Eines der Everyman-Bücher (Version von 1831) dürfte Heinz Widtmann verwendet haben, der 1912 die erste deutsche Übersetzung besorgte. 1948 brachte Johannes Angelus Keune eine Übertragung von Elisabeth Lacroix heraus, die auf der Fassung von 1818 basiert. Wahrscheinlich war das der pure Zufall. Übersetzerin und Verlag wussten wohl nicht, dass es zwei Fassungen gab, oder zumindest wiesen sie nicht darauf hin. Wie andere deutsche Ausgaben auch erweckt das Buch den Eindruck, dass lediglich eine Version existiert - nur dass es eben diesmal der Text von 1818 ist.

Mit Ausnahme von Elisabeth Lacroix arbeiteten deutsche Übersetzer mit der Fassung von 1831, was auch kein Wunder ist, weil bis 1974 auf dem englischen Buchmarkt eigentlich nur diese Version erhältlich war. Wenn in deutschen Ausgaben gelegentlich behauptet wird, es handele sich um den Text von 1818, darf man sich davon nicht täuschen lassen. Die Überprüfung ist ganz einfach. In der Fassung von 1818 beginnt das 4. Kapitel mit der Zeugung des Monsters: "Es war in einer düsteren Novembernacht, als ich das Resultat meiner Mühen vor mir sah. Mit einer Angst, die schon beinahe an Agonie grenzte, bereitete ich um mich die Instrumente vor, die in dem leblosen Ding zu meinen Füßen einen Lebensfunken entzünden sollten." In der Fassung von 1831 ist es das 5. Kapitel, das so anfängt.

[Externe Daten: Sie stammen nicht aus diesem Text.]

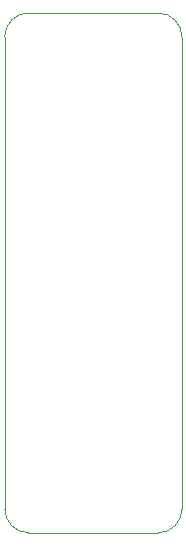
<source format=gbr>
%TF.GenerationSoftware,KiCad,Pcbnew,8.0.3*%
%TF.CreationDate,2024-06-18T10:03:54-04:00*%
%TF.ProjectId,breadboard_buttons,62726561-6462-46f6-9172-645f62757474,rev?*%
%TF.SameCoordinates,PX80befc0PY243d580*%
%TF.FileFunction,Profile,NP*%
%FSLAX46Y46*%
G04 Gerber Fmt 4.6, Leading zero omitted, Abs format (unit mm)*
G04 Created by KiCad (PCBNEW 8.0.3) date 2024-06-18 10:03:54*
%MOMM*%
%LPD*%
G01*
G04 APERTURE LIST*
%TA.AperFunction,Profile*%
%ADD10C,0.050000*%
%TD*%
G04 APERTURE END LIST*
D10*
X3000000Y-45000000D02*
G75*
G02*
X1000000Y-43000000I0J2000000D01*
G01*
X16000000Y-43000000D02*
G75*
G02*
X14000000Y-45000000I-2000000J0D01*
G01*
X14000000Y-1000000D02*
G75*
G02*
X16000000Y-3000000I0J-2000000D01*
G01*
X1000000Y-3000000D02*
G75*
G02*
X3000000Y-1000000I2000000J0D01*
G01*
X1000000Y-43000000D02*
X1000000Y-3000000D01*
X14000000Y-45000000D02*
X3000000Y-45000000D01*
X16000000Y-3000000D02*
X16000000Y-43000000D01*
X3000000Y-1000000D02*
X14000000Y-1000000D01*
M02*

</source>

Nach Elisabeth Lacroix legte erst Alexander Pechmann wieder eine deutsche Übersetzung der Erstausgabe vor, erschienen 2006 beim Patmos Verlag (und inzwischen bei dtv). Leider lädt auch dieses Buch, der unglücklichen Wortwahl wegen, zu Missverständnissen ein. Es handelt sich tatsächlich um eine Übersetzung der Version von 1818, aber nicht, wie behauptet, der "Urfassung". Das wäre die nicht erhaltene Novelle von 1816, oder allenfalls Mary Shelleys Manuskript ohne das Lektorat durch Percy und ohne die vom ersten Verleger verlangte Unterteilung in drei Bände. Seit 2008 kann man diese - wenn man so will - "Urfassung" des Romans zu einem akzeptablen Preis auf Englisch kaufen, als The Original Frankenstein, herausgegeben von Charles E. Robinson.